The idea "just came over me," Fresta said, aiming it at first "for senior men, beer-league guys. The Steinberg Rink came to mind and to do it for (people with) cancer. I was fortunate. I have a lot of family and friends and a great support system, the financial wherewithal to fight (cancer), beat it and live another day. I'm still here and grateful for that. There's a lot of people who aren't as fortunate, and cancer can devastate them financially."

Too often, people have to stay home from their job to care for a child, spouse or someone else who is sick. Or they're too sick themselves from cancer treatments to work, and bills don't get paid. The Cancer Care Foundation evolved from the fundraising, and it's been a success at helping people in need. "If you give people support and relieve them of that financial stress, it helps what is already a tremendous amount of stress with a cancer diagnosis," Fresta said.

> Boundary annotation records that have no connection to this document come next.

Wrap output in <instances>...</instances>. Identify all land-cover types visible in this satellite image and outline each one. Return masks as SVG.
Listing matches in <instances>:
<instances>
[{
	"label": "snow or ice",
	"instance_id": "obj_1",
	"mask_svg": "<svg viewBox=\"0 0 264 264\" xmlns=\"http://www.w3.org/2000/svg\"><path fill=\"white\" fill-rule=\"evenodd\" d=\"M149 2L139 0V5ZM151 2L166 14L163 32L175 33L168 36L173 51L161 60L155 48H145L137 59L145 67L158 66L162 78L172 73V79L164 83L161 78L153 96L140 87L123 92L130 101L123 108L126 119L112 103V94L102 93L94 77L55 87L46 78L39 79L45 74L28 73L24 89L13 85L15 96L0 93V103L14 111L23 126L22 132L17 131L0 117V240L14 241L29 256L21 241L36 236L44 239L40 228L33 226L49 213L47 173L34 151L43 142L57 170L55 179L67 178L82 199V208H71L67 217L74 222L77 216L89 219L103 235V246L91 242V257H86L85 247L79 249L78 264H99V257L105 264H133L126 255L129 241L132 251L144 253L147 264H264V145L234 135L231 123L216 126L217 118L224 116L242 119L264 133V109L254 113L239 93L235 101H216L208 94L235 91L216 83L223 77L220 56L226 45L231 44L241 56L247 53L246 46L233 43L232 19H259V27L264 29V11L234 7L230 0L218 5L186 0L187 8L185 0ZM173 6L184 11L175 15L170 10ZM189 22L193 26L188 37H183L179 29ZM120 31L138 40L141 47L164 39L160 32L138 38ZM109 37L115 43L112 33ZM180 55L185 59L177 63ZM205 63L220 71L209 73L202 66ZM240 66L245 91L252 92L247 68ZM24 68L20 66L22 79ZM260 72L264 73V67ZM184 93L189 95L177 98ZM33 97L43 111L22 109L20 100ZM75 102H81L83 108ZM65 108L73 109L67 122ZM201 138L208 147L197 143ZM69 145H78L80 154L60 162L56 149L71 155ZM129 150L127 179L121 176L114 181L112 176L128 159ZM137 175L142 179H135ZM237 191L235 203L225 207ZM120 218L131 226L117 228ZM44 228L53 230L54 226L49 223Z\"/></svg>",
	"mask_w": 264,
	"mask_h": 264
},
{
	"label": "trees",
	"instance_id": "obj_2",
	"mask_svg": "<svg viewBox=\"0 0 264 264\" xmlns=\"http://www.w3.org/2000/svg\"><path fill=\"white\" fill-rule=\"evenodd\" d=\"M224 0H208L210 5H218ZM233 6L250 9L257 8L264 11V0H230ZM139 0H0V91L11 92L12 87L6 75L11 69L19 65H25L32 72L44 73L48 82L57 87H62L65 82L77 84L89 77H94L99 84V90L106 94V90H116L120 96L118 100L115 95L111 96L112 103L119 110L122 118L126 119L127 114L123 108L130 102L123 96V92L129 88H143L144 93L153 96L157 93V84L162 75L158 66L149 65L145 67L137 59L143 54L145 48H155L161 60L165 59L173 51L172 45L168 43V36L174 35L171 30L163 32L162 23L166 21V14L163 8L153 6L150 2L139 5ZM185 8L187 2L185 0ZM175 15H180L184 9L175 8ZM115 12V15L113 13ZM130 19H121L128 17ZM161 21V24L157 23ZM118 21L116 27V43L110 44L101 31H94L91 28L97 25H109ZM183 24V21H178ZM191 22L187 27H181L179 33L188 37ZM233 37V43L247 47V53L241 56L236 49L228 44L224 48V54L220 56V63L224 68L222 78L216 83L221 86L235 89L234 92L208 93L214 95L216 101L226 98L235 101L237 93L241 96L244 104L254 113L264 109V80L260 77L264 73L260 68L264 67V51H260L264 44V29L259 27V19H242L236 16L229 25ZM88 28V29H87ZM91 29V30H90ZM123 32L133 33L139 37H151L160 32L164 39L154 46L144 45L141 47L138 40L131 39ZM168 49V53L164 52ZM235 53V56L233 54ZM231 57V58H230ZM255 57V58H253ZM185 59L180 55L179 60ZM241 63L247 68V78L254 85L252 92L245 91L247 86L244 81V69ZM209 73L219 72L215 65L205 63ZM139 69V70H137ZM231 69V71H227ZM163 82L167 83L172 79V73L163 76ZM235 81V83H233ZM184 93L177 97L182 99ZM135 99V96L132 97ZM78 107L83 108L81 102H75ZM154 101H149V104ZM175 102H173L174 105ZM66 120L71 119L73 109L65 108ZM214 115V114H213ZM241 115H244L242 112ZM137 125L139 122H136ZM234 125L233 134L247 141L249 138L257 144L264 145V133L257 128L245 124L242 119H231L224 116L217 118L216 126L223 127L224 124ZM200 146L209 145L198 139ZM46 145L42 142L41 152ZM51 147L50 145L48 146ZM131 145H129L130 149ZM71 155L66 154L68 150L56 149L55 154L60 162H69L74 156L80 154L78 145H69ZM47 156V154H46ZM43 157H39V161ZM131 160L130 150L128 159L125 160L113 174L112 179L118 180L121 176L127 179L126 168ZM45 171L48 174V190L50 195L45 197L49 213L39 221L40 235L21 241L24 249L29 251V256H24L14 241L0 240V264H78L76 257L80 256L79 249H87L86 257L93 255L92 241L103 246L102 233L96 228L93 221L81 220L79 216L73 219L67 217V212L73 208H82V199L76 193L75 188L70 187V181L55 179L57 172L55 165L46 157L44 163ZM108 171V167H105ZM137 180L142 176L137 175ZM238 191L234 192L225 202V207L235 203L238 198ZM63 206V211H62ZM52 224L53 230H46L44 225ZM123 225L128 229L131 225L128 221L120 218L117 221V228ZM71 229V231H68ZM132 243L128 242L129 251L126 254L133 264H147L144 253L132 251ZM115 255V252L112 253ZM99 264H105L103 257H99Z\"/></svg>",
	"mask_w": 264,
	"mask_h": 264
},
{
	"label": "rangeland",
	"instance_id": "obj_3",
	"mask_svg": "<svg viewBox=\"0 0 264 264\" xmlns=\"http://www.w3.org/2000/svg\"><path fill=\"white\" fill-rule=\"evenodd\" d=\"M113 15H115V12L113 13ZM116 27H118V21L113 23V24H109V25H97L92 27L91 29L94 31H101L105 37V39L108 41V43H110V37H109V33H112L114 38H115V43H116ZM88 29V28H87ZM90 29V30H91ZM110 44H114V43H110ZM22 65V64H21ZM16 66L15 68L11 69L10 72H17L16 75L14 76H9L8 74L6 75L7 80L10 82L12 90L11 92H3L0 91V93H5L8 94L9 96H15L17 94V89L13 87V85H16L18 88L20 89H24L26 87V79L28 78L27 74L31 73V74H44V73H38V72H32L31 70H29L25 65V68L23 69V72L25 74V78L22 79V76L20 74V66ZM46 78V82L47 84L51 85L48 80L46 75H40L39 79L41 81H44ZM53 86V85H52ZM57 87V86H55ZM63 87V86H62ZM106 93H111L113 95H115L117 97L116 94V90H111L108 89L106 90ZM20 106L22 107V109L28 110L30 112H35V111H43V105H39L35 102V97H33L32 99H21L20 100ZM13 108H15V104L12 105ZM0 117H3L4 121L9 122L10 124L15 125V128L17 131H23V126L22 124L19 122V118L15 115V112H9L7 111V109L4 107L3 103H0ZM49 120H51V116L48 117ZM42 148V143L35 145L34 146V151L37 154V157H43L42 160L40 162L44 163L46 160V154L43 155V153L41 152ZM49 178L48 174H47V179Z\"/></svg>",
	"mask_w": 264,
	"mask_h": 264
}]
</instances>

A social worker with BJC's Siteman Cancer Center and another with the Mercy David C. Pratt Cancer Center identify people who need help. The foundation doesn't give the people a check directly but instead pays a utility bill, fixes a car, pays a mortgage or rent, or pays for medicine and treatments. The foundation has no administrative costs, since all of the board members volunteer their time and services.

Fresta has played hockey since he was 4 years old, taught to skate by his mom at Clifton Park in south St. Louis when the pond froze. His dad also took him to St. Louis Blues games.

"I fell in love with the game," he said, "They signed me up to play at Steinberg Ice Rink. At that time they had youth hockey there. My mom would get my brother and me up at 4 in the morning, throw us in the car and drive us over to Steinberg. The sun wasn't even up yet."

He played a lot of pond hockey in the neighborhood, too.

Fresta belongs to St. Ambrose Parish in south St. Louis. Board members Jon Hodgins and Patrick Sorrentino also are practicing Catholics as are many of the contributors. Fresta mentioned Dave Passanise of Maestro Printing and graphic artist Rosanna Cerutti among those who donate their services. "That's what true charity is, people who give their time and talents," Fresta said.

The speakers at the dinner event also donate their talents, including former St. Louis Blues Gary Unger, Chris Pronger and Scotty Bowman and 1980 U.S. Olympic team captain Mike Eruzione (the speaker this year) and broadcaster Darren Pang (host this year). Others donate auction items.

Steinberg Ice Rink hosts the three-day outdoor tournament. It's a wonderful way to have fun and to support a much-needed effort that operates in the tradition of Catholic programs. Even if you don't play hockey, this is a more-than-worthy cause to support.

Kenny is a staff writer for the Review and a member of St. Francis of Assisi Parish in Oakville.